+++ Selected passage +++

Updated on: 24 November,2013 08:56 AM IST  | 
Meher Marfatia |

Big on little: Meher Marfatia

Choral riff

She was a whole month off. Around the end of November each year, my four-year-old would ask the same question. Which evening will the choir come to sing carols? It wasn’t till an entire month after that the Salvation Army choristers gathered in our garden. But in that excited baby head the Christmas countdown started as soon as the air turned crispy cool and her nursery pantomime got ready to be rehearsed.



Meher Marfatia


A little later, she and her brother joined The Singing Tree choir and loved it. I did too on seeing sheer magic at work. When smooth strains of Bach, Bacharach and Bernstein fill a concert hall, you know singing has a healthy future. It’s even better when you know singing holds a healthy future for every child member of the choir.


In an age aimed at isolating individual talent, group singing takes kids far. Inclusive by nature, children understand the joy and power of a choir humming in any language. "The smallest soon knows the value of listening attentively to other voices at moments one’s own must stay still,” I was once told by Freny Paghdiwala who groomed budding songsters of The Crystal Choral for 40 years. Nothing raises receptivity like this.

+++ Record extracts +++

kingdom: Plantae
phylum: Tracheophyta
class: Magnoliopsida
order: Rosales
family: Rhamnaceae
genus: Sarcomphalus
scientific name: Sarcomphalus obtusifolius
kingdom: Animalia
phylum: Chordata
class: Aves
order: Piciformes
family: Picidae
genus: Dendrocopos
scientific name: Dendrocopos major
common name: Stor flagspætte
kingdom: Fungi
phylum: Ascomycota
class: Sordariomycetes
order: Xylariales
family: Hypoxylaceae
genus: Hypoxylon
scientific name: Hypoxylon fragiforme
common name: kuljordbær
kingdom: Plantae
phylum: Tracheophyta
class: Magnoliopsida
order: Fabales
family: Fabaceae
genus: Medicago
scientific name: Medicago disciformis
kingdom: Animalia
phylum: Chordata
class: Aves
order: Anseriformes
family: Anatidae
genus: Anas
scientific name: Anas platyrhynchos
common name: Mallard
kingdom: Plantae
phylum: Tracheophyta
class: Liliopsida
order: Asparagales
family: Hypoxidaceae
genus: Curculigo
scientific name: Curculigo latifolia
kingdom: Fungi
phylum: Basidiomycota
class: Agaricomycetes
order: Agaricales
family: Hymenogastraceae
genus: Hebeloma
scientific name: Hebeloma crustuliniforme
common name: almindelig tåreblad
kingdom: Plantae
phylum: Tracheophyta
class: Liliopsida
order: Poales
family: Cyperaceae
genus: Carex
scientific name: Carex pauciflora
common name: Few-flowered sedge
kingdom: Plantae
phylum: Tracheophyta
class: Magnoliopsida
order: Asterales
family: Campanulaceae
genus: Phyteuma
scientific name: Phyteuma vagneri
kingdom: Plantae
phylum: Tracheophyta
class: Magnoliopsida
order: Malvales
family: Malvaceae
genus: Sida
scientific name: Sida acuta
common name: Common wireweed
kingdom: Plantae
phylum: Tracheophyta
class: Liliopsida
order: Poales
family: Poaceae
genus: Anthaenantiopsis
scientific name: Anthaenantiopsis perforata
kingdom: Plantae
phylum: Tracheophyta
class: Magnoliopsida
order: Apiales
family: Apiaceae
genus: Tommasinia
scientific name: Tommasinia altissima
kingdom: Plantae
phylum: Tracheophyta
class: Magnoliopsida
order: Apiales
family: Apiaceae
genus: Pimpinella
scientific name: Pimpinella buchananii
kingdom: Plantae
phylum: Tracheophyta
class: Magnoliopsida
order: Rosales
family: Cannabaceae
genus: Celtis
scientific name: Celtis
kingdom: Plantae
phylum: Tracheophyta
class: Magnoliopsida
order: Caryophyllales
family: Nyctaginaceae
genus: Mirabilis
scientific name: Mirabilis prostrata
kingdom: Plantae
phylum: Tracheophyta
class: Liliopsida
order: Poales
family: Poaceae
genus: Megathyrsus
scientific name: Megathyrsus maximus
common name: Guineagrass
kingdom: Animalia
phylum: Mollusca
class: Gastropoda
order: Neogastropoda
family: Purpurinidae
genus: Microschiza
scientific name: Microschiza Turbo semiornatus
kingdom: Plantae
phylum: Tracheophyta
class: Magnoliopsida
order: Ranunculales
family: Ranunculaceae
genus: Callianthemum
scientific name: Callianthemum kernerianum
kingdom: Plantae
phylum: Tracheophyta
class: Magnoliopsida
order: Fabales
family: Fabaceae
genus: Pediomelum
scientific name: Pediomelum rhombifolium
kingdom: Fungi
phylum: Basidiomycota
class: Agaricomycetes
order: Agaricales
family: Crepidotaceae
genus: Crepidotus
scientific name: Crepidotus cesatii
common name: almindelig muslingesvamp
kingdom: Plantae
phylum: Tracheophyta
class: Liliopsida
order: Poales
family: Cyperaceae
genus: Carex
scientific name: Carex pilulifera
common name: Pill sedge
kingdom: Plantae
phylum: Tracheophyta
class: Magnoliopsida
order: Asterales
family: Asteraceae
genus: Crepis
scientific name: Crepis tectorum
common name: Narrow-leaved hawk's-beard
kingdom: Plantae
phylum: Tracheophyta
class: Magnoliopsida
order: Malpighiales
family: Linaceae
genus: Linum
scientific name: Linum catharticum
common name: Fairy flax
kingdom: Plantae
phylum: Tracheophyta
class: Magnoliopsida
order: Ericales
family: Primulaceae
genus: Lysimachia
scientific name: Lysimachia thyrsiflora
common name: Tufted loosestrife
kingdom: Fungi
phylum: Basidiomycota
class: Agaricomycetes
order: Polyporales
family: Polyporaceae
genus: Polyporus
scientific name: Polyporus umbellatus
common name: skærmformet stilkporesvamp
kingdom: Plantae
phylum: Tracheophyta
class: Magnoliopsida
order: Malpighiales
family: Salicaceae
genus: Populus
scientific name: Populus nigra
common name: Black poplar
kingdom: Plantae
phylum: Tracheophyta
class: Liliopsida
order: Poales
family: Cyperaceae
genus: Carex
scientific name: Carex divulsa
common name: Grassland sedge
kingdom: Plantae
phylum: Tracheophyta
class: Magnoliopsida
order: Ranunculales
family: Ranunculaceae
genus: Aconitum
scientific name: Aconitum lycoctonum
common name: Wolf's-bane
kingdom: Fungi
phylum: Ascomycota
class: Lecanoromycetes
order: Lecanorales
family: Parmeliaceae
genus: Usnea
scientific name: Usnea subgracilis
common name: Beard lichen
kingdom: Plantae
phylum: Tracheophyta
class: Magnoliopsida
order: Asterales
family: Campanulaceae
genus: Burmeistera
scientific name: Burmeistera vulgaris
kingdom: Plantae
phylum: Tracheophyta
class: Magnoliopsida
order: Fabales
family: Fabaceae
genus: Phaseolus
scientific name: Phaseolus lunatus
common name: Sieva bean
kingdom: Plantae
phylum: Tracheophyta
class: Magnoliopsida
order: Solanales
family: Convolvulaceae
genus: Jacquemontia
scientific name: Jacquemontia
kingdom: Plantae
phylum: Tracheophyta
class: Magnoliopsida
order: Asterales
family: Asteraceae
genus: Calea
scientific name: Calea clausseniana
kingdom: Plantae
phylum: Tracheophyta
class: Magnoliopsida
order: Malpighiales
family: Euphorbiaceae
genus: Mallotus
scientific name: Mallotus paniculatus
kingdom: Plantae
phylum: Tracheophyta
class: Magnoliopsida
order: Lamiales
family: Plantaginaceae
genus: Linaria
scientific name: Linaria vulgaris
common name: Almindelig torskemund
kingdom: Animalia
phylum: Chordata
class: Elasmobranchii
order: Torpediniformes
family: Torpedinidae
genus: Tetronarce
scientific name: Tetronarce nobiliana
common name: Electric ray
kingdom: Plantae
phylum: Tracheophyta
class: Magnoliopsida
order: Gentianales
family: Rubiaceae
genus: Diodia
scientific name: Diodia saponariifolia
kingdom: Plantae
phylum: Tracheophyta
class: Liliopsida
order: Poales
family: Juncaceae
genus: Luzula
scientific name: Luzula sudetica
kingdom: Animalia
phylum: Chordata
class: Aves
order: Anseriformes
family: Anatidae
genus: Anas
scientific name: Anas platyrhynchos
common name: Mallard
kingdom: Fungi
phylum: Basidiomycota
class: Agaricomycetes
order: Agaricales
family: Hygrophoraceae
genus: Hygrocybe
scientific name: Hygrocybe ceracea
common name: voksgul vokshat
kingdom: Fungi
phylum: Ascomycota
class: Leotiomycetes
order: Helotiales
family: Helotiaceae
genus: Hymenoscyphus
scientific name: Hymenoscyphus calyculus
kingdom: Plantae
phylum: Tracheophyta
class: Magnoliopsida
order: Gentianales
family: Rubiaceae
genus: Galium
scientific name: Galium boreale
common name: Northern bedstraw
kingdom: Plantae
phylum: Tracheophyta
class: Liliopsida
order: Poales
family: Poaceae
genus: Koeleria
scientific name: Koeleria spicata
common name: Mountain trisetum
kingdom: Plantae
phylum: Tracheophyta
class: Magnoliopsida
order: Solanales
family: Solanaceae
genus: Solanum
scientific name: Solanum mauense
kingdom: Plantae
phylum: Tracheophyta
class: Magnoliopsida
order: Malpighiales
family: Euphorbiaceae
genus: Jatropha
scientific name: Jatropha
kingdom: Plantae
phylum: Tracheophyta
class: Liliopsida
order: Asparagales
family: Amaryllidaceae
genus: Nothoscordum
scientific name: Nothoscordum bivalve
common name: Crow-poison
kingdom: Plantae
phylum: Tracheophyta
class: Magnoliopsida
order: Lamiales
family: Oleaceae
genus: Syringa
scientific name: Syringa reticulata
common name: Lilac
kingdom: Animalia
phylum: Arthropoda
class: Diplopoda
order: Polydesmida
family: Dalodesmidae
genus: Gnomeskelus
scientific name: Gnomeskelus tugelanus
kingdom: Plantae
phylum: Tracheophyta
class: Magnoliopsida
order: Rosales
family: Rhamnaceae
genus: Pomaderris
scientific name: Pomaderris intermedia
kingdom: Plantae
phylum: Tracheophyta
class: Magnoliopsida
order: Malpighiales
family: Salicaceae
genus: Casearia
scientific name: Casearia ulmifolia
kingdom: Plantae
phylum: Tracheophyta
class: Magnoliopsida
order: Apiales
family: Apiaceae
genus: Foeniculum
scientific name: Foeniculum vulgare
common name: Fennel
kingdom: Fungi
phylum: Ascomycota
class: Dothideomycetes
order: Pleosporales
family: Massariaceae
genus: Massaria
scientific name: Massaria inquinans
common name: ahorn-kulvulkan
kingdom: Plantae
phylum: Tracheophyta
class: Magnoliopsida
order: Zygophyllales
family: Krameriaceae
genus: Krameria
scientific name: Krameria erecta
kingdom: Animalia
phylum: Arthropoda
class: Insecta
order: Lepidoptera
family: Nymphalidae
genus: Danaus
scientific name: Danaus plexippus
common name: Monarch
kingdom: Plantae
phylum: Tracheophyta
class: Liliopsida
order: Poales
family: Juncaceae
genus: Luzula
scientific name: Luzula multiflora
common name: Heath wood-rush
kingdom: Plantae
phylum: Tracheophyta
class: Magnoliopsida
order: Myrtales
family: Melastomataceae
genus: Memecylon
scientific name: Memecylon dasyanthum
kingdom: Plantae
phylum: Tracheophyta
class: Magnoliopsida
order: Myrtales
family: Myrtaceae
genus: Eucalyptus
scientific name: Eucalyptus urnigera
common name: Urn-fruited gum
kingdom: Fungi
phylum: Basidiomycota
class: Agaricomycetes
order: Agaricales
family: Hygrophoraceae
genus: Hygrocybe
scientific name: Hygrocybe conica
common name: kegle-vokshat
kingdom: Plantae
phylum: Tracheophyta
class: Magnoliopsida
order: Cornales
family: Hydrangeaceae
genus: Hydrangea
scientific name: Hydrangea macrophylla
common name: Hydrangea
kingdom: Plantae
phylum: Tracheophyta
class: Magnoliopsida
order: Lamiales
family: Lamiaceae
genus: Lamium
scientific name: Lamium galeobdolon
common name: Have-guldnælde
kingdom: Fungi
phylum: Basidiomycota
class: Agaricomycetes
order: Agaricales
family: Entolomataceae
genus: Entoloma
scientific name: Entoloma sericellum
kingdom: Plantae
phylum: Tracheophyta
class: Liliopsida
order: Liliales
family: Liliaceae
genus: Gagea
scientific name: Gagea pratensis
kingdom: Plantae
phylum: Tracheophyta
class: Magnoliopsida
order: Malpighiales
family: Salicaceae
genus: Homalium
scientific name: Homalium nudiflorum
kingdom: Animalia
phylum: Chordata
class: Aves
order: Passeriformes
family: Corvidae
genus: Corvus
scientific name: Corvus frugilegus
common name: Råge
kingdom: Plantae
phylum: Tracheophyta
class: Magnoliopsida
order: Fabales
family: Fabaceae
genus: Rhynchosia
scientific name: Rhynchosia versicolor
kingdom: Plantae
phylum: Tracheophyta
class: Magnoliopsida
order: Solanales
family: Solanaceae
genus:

+++

## [Work instructions]
• a. Answer these questions about the column on children's choirs:
(i) Who gathered in the garden to sing carols?
(ii) Which choir did the daughter and her brother join?
(iii) For how many years did Freny Paghdiwala train singers of The Crystal Choral?
• b. Carry on writing the column on children's choirs, picking up right after its last sentence.
The items come from a different source than the column on children's choirs.

## [In response]
• a.
(i) The Salvation Army choristers
(ii) The Singing Tree choir
(iii) 40 years

• b.
To take your place in a choir is to know exactly when to be quiet and when to jump in. An underrated life lesson too? The best teachers believe every child is tuneful. Choir camaraderie ensures it’s only a matter of adjusting to varying levels of skills. A choral combine of soprano, alto, tenor and bass harmonizes beyond segueing tones.

It trains wildly different young people to stand shoulder to shoulder hearing each other equally, closely, companionably. This is negotiation at its fairest and happiest. Some of my son’s firm friendships have sprung from kids he met over music, from early days of trilling the reedy notes of Chiquirriquitin, the robust rhythms of Calypso in unison.

Look at the faculties that are touched and thrive through a typical rehearsal... Choir music explores and exerts multiple intelligences —verbal, visual, spatial, kinesthetic, logical and interpersonal. Singing for fun is all very well but who wouldn’t like to give their kid a leg up in learning?

Language skills flourish - there’s a strong connect between reading words of a storybook and a melodic phrase. The natural flow of choral lyrics keeps children fluid and fluent for lasting reading habits. Maths gets maxed choral practice presents patterns, fractions, addition, subtraction, grouping and sequencing galore. Singing along with the radio or karaoke discs can’t count.

Exposure to a choir’s structured programme definitely expands the bit of the brain that does math. Overall skills soar markedly — a choir can bind the mind with a big part of the heart. It helps kids work cooperatively towards a common goal with discipline and confidence. Performing lyrics in repetition or variation results in building renewed memory, responsibility and creativity. Rather than shrink, attention spans widen.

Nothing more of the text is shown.